College Presidents Irked Over Funding Changes


Representing the presidents of 18 Oklahoma colleges and uni­versities, USAO President Roy Troutt last week urged the Okla­homa State Regents for Higher Edu­cation to rethink their new method of allocating state funds.  Most college presidents were "surprised, disappointed, frustrated and concerned" over new funding levels, Troutt said.

"It appears that state-appro­priated funds were allocated in an in­equitable manner, causing hard­ship upon faculty, staff, and stu­dents of the majority of institu­tions of higher education within the state system," Troutt told the State Re­gents.

Central to the debate is a new and untested allocation proce­dure which redistributes funds inequitably, Troutt ex­plained.  The problem was fueled by long delays in deciding the new allocations and a lack of in­formation provided to state col­leges and their presidents.

Under the new  "Peer Group Model" budgeting method, each of Oklahoma's 25 state colleges and universities is compared to simi­lar institutions in surrounding Big 8 and Big 10 states.  For the first time this year the State Regents used those comparisons in deter­mining budget allocations.  Be­fore now, budgeting procedures were focused on the size of en­rollment.

By itself, the Peer Group Model idea shows promise, the presidents say, but State Regents have not dis­closed exactly which colleges are used for comparisons.

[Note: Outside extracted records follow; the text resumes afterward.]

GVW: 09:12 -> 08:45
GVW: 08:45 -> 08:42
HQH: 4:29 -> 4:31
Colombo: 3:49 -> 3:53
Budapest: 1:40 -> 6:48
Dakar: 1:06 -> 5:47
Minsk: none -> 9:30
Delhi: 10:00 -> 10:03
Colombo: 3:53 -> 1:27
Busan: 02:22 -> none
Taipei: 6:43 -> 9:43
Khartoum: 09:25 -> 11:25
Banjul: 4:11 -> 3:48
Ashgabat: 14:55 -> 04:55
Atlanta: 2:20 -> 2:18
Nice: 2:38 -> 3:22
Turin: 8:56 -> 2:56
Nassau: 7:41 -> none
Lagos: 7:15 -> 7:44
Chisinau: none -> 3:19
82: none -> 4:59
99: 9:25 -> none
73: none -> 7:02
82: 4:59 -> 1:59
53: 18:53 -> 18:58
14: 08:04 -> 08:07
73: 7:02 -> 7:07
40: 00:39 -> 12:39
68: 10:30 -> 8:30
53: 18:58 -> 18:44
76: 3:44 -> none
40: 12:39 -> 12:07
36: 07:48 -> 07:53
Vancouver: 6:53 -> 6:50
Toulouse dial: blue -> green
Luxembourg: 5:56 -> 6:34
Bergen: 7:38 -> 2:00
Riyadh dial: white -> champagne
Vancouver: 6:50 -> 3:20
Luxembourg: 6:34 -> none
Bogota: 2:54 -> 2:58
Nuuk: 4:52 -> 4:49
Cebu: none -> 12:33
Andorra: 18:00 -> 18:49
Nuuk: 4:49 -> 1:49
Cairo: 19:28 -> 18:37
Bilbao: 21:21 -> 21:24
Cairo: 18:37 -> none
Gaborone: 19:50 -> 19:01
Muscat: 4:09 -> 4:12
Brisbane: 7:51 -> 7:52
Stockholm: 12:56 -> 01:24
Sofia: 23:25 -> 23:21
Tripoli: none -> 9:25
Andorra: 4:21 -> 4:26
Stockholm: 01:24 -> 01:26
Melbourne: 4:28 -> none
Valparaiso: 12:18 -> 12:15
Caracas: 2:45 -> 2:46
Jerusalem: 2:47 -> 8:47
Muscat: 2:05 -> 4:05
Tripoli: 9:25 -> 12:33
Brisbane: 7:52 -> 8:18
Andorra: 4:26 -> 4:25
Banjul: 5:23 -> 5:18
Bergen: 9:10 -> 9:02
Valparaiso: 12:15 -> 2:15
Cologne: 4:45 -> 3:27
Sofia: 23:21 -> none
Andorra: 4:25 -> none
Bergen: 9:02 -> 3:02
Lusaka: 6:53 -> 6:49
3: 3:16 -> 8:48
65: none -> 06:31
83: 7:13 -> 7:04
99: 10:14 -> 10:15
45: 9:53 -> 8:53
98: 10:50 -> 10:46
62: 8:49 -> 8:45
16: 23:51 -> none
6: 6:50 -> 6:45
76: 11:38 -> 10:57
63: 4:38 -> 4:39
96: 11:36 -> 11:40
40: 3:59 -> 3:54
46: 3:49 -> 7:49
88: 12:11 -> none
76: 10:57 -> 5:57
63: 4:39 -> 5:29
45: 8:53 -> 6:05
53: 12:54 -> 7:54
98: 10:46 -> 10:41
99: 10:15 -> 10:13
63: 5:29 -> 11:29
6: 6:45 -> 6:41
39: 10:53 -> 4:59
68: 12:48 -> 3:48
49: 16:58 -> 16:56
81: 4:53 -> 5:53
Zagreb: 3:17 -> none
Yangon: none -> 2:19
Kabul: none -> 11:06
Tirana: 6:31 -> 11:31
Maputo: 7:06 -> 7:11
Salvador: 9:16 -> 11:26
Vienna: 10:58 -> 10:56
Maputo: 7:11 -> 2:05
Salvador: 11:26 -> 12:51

"For the peer group model to work effectively, we must iden­tify like institutions for comparisons," Troutt said.

USAO's unique position as Okla­homa's only public liberal arts col­lege presents a funding challenge,  Troutt has long con­tended.  Not only is USAO's mis­sion and pro­gram unique to Oklahoma, no other schools in the region have its interdisci­plinary, team-taught pro­gram of­fered on a trimester basis.

State funding for many of the smaller colleges and universi­ties -- including USAO -- was cut this year, while the state's two compre­hensive schools, the Uni­versity of Oklahoma and Okla­homa State University, received significant in­creases.  Allocations for the 1988-89 academic year were made July 27.

"The presidents are fully aware of the constitutional re­sponsibility and authority (held by State Re­gents) for allocating funds to insti­tutions," Troutt said.  "We do not question that author­ity.  We re­spectfully ask that you consider the genuine concerns of more than 70 percent of the col­lege presidents.

Troutt addressed the board Aug. 29 during its regular monthly meeting in Oklahoma City.  Troutt serves as chairman of the President's Council, the panel representing leaders of all publicly funded colleges and uni­versities in the state.  His remarks before the Regents, however, were made on behalf of 18 college pres­idents.

Troutt said the presidents he repre­sented at the meeting are "concerned about the effects the al­locations will have on their in­stitutions -- their governing boards, faculties and students.

"Of particular concern," Troutt said, "are the possible ef­fects in years ahead under the same alloca­tion procedure.

"The presidents respectfully re­quest that the Regents reconsider the current year budget allocation proce­dures and establish for future years a procedure for requesting and allocating state-appropriated funds which will be based upon a clear and established method of need determi­nation..." Troutt said.

The procedure should be based on a known formula for al­location of state-appropriated funds, and recog­nized as equitable by all types and sizes of public institutions of higher education within the state system, Troutt explained.

Similar frustrations were ex­pressed by Jack Annis, presi­dent of the Board of Regents of Oklahoma Colleges, through spokeswoman Linda Grantham, a board member.

"Although there have been minor differences of opinion be­tween the boards, there has always been a feel­ing of mutual respect and expec­tation of equitable treatment," Grantham read from a prepared statement.  "We come before you today because our Board, our Presi­dents, faculty, staff, students, legis­lators, and the citizens in our uni­versities' ser­vice areas believe that the State Regents' allocation of funds ap­propriated in the 1988 leg­islative session cannot be explained or justified."